AstraZeneca's deterministic health score is concerning with a Piotroski F-Score of 4/9, indicating marginal financial stability. While profitability metrics like ROE (21.67%) and gross margin (83.26%) are strong, the current price of $92.95 trades significantly above the Graham Number of $45.06, reflecting high growth expectations. Revenue and earnings growth are robust (12% and 78% YoY, respectively), but recent earnings surprises have been volatile, including a -25.9% miss in Q3 2025. Analysts maintain a strong_buy recommendation, though insider selling and weak technical trends (10/100) suggest caution near-term.

Strengths
Exceptional gross margin of 83.26% indicates strong pricing power and cost control
High ROE of 21.67% reflects efficient use of shareholder equity
Strong earnings growth of 78% YoY and solid revenue growth of 12% demonstrate momentum
Risks
Piotroski F-Score of 4/9 indicates weak financial health, particularly in liquidity and earnings consistency
Current Ratio of 0.88 and Quick Ratio of 0.69 signal potential short-term liquidity pressure
Earnings volatility with multiple recent misses, including a -25.9% surprise in Q3 2025

Compare Another Pair

ALC vs AZN: Head-to-Head Comparison

This page compares Alcon Inc. (ALC) and AstraZeneca PLC (AZN) across key fundamental metrics including valuation ratios, profitability margins, growth rates, financial health indicators, and dividend metrics.

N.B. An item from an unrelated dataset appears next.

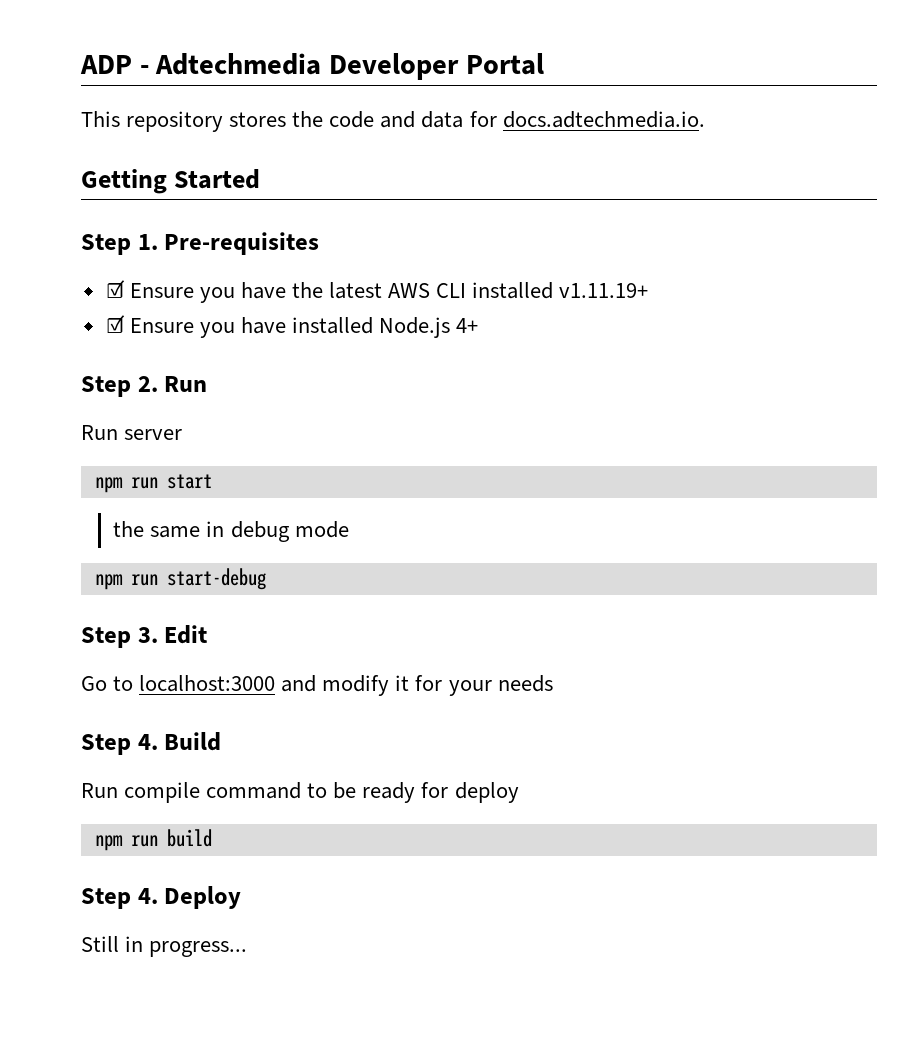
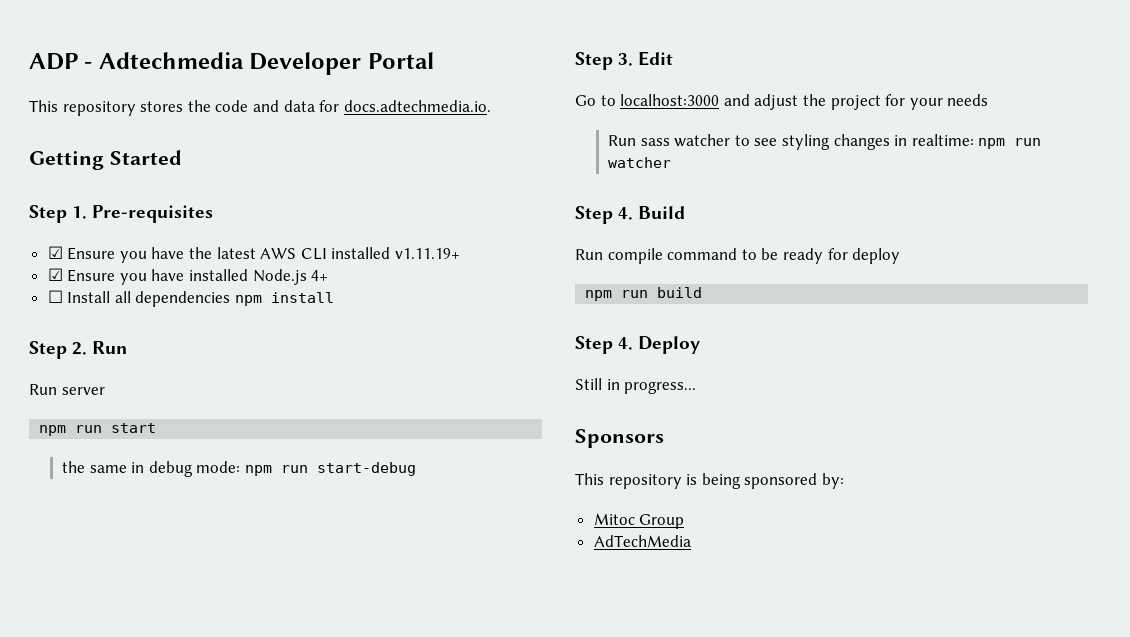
(479, 325) none -> [47,290,335,307] // ☐ Install all dependencies npm install
[294,521,349,538] mode // -> [196,461,241,473] mode:
[322,675,410,696] modify it -> [754,94,881,110] adjust the project
(553, 683) none -> [607,134,1042,150] [607,157,671,168] // Run sass watcher to see styling changes in realtime: npm run watcher
(248, 949) none -> [575,429,664,448] [575,473,844,489] [593,513,685,529] [593,535,691,547] // Sponsors // This repository is being sponsored by: // Mitoc Group // AdTechMedia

Each metric highlights the better-performing stock so you can quickly identify relative strengths and weaknesses.

Our AI engine independently analyzes each company's financials, competitive position, and market conditions to produce a verdict (Bullish, Neutral, or Bearish) along with key strengths and risks. Use this comparison alongside your own research to make informed investment decisions.